Dalam Undang-undang Nomor 30 Tahun 2004 tentang Jabatan Notaris ini
diatur secara rinci tentang Jabatan Umum yang dijabat oleh Notaris, sehingga
diharapkan bahwa akta autentik yang dibuat oleh atau dihadapan Notaris mampu
menjamin kepastian, ketertiban, dan perlindungan hukum. Mengingat Akta Notaris
sebagai akta autentik merupakan alat bukti tertulis yang terkuat dan terpenuh, dalam
Undang-undang ini diatur tentang bentuk dan sifat Akta Notaris, serta tentang Minuta
Akta, Grosse Akta, dan Salinan Akta, maupun Kutipan Akta Notaris.

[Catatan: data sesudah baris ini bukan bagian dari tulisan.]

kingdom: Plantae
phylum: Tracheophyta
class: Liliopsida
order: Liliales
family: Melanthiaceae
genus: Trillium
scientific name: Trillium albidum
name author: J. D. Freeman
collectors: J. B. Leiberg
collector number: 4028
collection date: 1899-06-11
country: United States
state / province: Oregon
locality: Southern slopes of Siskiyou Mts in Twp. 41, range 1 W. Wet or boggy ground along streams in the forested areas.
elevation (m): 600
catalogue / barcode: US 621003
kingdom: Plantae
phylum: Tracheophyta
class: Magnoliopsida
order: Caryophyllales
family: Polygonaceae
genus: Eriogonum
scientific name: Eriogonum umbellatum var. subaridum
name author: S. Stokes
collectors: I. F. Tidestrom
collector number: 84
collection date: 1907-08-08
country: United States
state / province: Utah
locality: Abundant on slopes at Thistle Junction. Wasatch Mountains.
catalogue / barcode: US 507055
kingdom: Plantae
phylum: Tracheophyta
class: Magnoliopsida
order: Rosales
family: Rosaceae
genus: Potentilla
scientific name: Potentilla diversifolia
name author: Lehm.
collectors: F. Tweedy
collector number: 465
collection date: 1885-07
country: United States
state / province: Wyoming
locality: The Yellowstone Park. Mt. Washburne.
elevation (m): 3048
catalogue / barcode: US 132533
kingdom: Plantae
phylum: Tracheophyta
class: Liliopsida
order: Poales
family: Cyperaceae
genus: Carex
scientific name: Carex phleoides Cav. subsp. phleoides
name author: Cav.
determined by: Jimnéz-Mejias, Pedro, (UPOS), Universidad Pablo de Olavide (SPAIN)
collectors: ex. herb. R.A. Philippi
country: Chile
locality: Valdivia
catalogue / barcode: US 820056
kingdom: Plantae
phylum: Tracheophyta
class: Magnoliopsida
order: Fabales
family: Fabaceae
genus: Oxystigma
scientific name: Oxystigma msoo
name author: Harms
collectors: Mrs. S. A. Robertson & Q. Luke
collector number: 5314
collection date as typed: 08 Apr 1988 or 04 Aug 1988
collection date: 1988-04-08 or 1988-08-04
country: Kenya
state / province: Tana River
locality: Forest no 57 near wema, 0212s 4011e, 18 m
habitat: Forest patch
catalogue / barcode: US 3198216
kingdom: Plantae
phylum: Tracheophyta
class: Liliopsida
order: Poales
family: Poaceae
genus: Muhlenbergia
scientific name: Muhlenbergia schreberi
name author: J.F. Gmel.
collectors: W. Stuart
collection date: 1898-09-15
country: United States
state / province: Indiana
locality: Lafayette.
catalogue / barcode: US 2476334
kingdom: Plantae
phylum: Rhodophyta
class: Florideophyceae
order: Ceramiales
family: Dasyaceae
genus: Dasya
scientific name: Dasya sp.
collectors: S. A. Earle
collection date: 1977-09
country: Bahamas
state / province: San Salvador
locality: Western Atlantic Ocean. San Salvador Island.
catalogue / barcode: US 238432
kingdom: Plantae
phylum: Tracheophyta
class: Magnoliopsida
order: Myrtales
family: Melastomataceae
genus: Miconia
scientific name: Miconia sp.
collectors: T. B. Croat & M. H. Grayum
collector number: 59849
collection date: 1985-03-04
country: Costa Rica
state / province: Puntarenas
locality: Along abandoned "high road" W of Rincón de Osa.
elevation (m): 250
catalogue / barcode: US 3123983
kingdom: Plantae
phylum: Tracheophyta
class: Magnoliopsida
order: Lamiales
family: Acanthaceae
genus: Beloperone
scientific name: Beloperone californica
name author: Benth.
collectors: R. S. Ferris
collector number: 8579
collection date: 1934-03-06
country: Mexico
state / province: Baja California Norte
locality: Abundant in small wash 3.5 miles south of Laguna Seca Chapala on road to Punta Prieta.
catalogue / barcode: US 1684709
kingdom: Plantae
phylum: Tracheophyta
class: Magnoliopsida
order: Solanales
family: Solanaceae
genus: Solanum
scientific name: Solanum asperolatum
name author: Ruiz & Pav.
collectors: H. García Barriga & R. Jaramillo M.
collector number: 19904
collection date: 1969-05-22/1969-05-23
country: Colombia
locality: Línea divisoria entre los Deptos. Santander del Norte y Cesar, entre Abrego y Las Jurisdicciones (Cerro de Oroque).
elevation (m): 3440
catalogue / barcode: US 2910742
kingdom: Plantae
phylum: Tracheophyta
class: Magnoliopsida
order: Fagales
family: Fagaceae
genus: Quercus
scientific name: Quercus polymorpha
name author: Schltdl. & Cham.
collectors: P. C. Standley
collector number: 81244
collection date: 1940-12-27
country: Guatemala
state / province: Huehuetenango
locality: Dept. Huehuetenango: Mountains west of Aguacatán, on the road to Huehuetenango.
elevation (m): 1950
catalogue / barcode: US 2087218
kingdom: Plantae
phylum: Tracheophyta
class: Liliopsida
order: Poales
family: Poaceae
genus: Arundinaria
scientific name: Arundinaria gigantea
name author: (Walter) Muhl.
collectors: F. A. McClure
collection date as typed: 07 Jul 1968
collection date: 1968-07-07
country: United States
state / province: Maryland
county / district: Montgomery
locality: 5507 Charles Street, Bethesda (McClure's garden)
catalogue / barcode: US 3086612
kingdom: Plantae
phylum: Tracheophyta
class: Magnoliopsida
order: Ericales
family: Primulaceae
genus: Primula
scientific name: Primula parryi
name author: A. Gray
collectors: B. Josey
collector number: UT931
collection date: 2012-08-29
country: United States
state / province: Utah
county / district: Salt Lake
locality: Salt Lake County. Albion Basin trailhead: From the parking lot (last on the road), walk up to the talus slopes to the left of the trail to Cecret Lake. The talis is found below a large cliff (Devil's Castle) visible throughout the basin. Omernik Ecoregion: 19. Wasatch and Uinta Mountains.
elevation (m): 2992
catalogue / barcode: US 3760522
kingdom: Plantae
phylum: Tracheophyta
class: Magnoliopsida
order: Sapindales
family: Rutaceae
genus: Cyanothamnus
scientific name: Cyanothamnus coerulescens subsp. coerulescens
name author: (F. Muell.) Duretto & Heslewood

Minuta Akta adalah asli Akta Notaris; Grosse Akta adalah salah satu salinan akta untuk pengakuan utang dengan kepala akta ”DEMI KEADILAN BERDASARKAN KETUHANAN YANG MAHA ESA”, yang mempunyai kekuatan eksekutorial; Salinan Akta adalah salinan kata demi kata dari seluruh akta dan pada bagian bawah salinan akta tercantum frasa ”diberikan sebagai salinan yang sama bunyinya”; Kutipan Akta adalah kutipan kata demi kata dari satu atau beberapa bagian dari akta dan pada bagian bawah kutipan akta tercantum frasa ”diberikan sebagai kutipan”.13
Sebagai alat bukti tertulis yang terkuat dan terpenuh, apa yang dinyatakan
dalam Akta Notaris harus diterima, kecuali pihak yang berkepentingan dapat
membuktikan hal yang sebaliknya secara memuaskan dihadapan persidangan
pengadilan.
Fungsi Notaris di luar pembuatan Akta autentik diatur untuk pertama kalinya
secara komprehensif dalam Undang-undang Nomor 30 Tahun 2004 tentang Jabatan
Notaris. Demikian pula ketentuan tentang pengawasan terhadap pelaksanaan jabatan
Notaris dilakukan dengan mengikutsertakan pihak ahli/akademisi, disamping
13
Departemen yang tugas dan tanggung jawabnya di bidang Kenotariatan serta
Organisasi Notaris. Ketentuan ini dimaksudkan untuk meningkatkan pelayanan dan
perlindungan hukum yang lebih baik bagi masyarakat.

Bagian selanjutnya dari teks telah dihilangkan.